Things cooled down to the start the year but, eventually, the offense found its footing. When it did you could either find the tatted up #10 celebrating another deep touchdown reception or attracting coverage to open things up for Devante Parker, Jarvis Landry, Dion Sims, anyone in the Dolphins passing game.
Shall we peak some screen grabs?
The above imagine is an empty set against man coverage with a single high safety. Stills needs to clear the space for Leonte Carroo’s out route.
The fade is sold well enough to get the 49ers corner to flip his hips and remove himself from the play. Carroo would catch it and go in for six.
This image above is a credit to the offense as a whole. Dion Sims is supposed to come back against his motion and have a clear path to the end-zone after the completion.
Landry executes the legal pick, Stills gets his man to turn his back, and the Dolphins get a walk-in touchdown. This is what I mean when I talk about manufacturing touchdowns.
Here is a deep crossing route from Landry. Stills needs to get off press and get downfield before Landry makes his in cut.

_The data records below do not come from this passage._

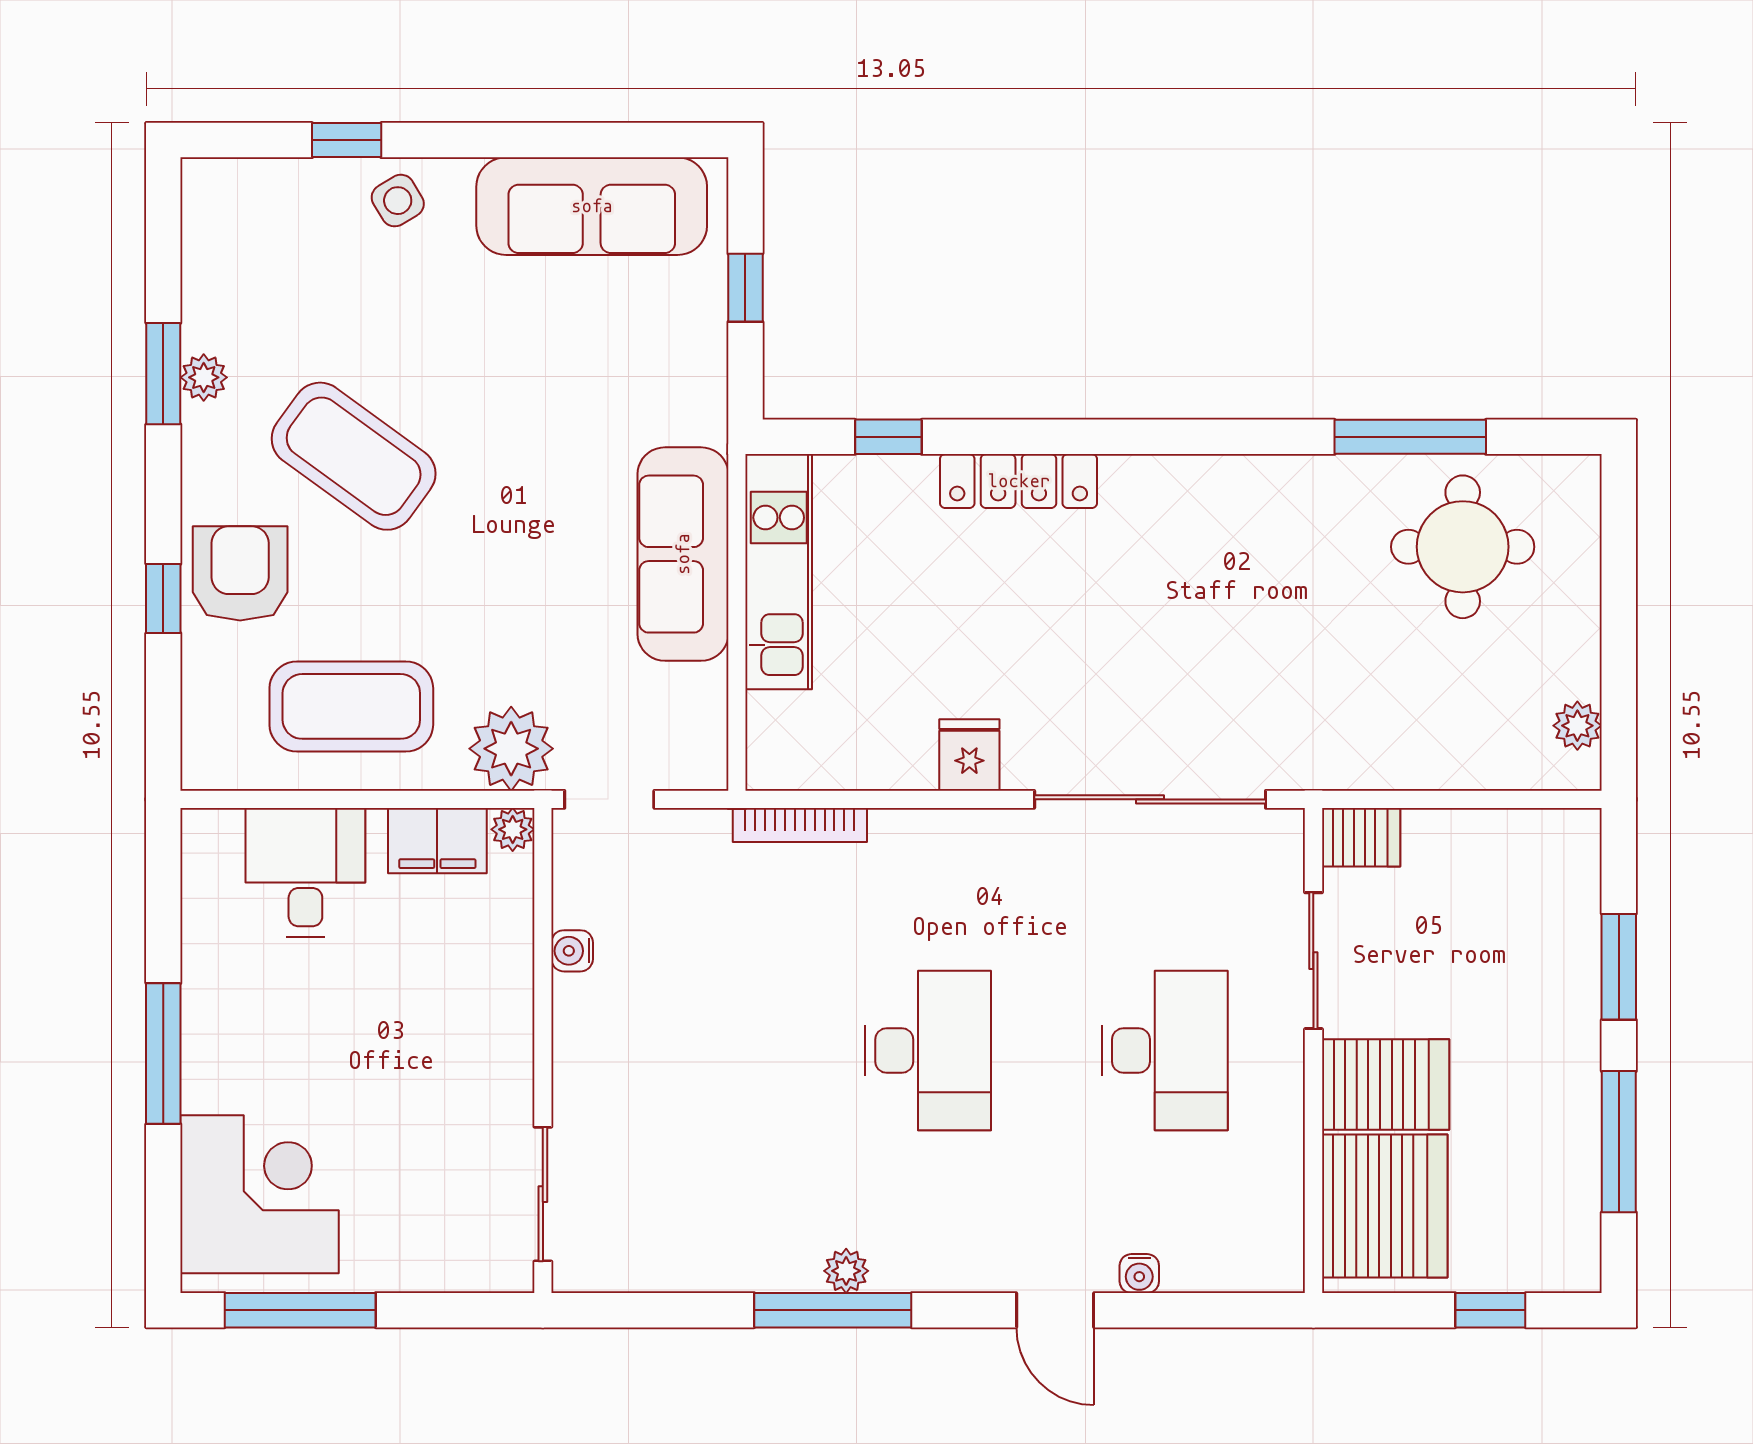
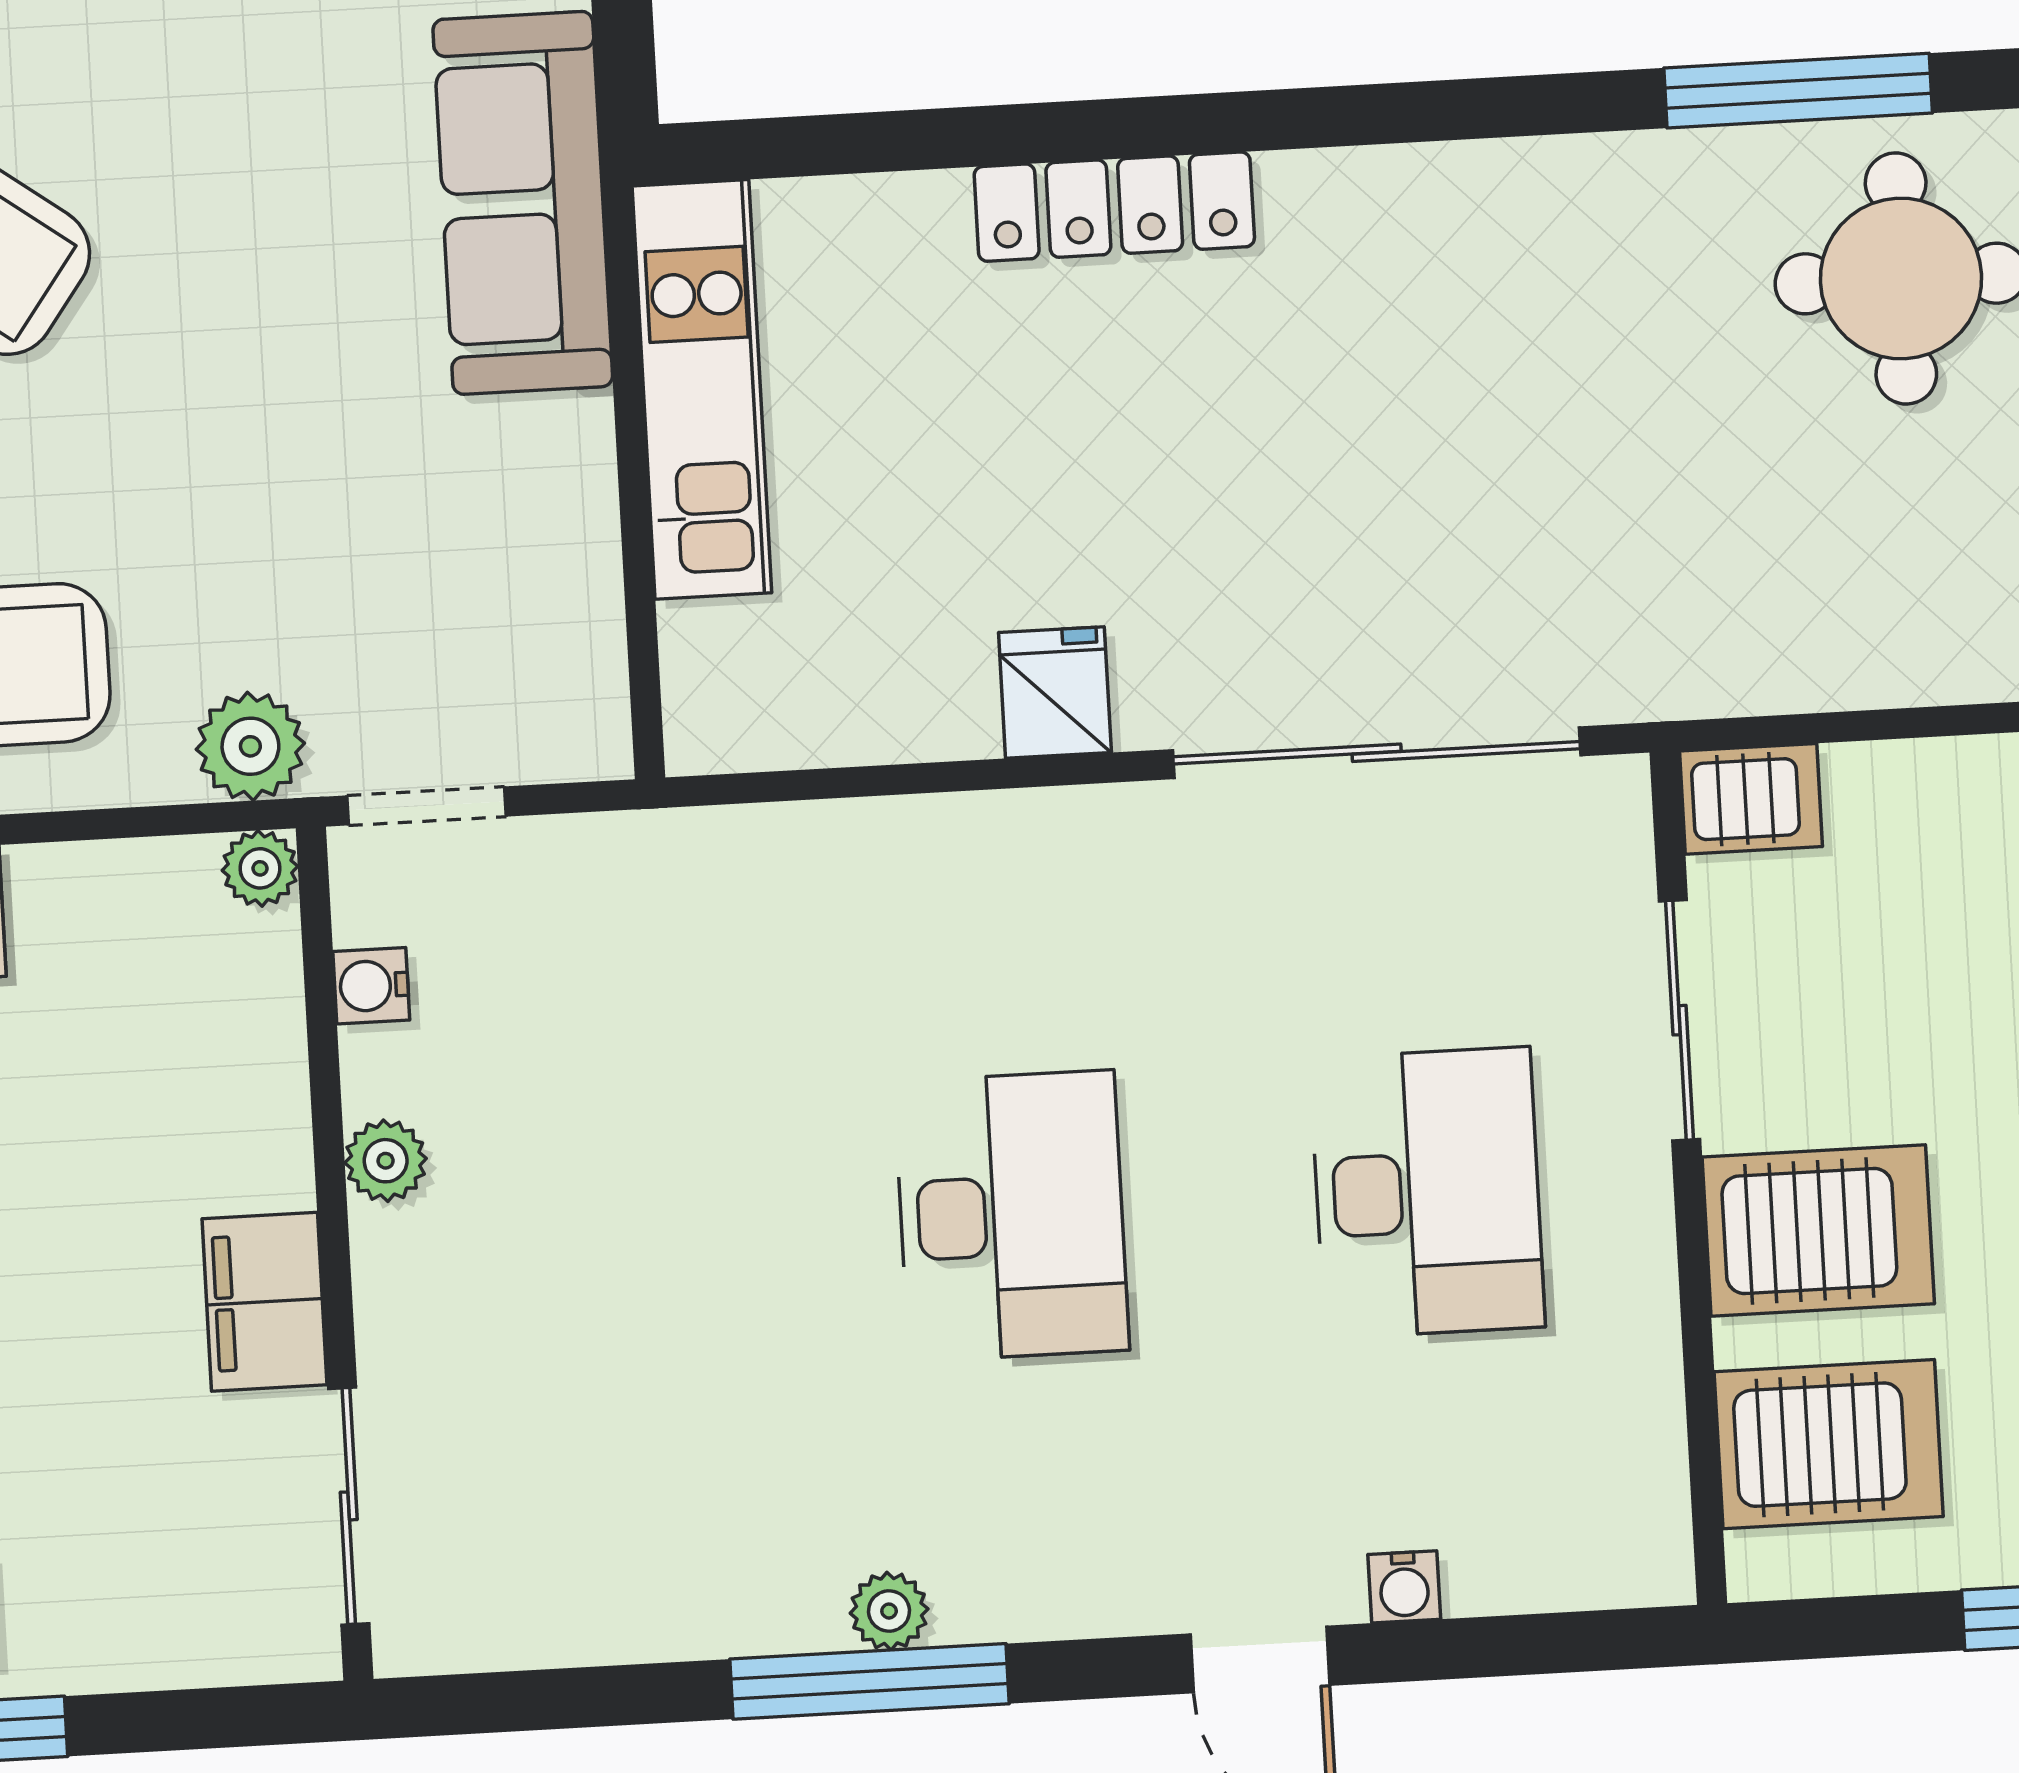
window: (888, 437) -> (881, 142), removed
sofa: (683, 554) -> (523, 203), moved
plant: (511, 749) -> (250, 746), width x0.73, depth x0.73
bookcase: (800, 825) -> (764, 832), removed
filing cabinet: (437, 841) -> (265, 1302), moved, turned 90
water cooler: (572, 951) -> (371, 986), moved
plant: (575, 999) -> (386, 1161), added
server rack: (1385, 1206) -> (1829, 1444), width x0.62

The timing is in perfect sync as Stills has turned the defender and opened the area of the field that Ryan Tannehill throws the ball into. On opposite side of the formation, Devante Parker is bracketed in cover-2 and his go route occupies the deep safety.
As you read the narrative behind this writing, you might think this is more of a credit to Adam Gase and his system. And it can be. It functions as a praise to the coach and to a player that is executing his scheme and doing whatever he can do to help the team win.
Jarvis Landry is every bit as selfless and deserving of the praise that Stills gets in this write-up. But Dolphins fans already know about the man they call, “Juice.” Just remember to share some of the love to our other 24 year old stud receiver.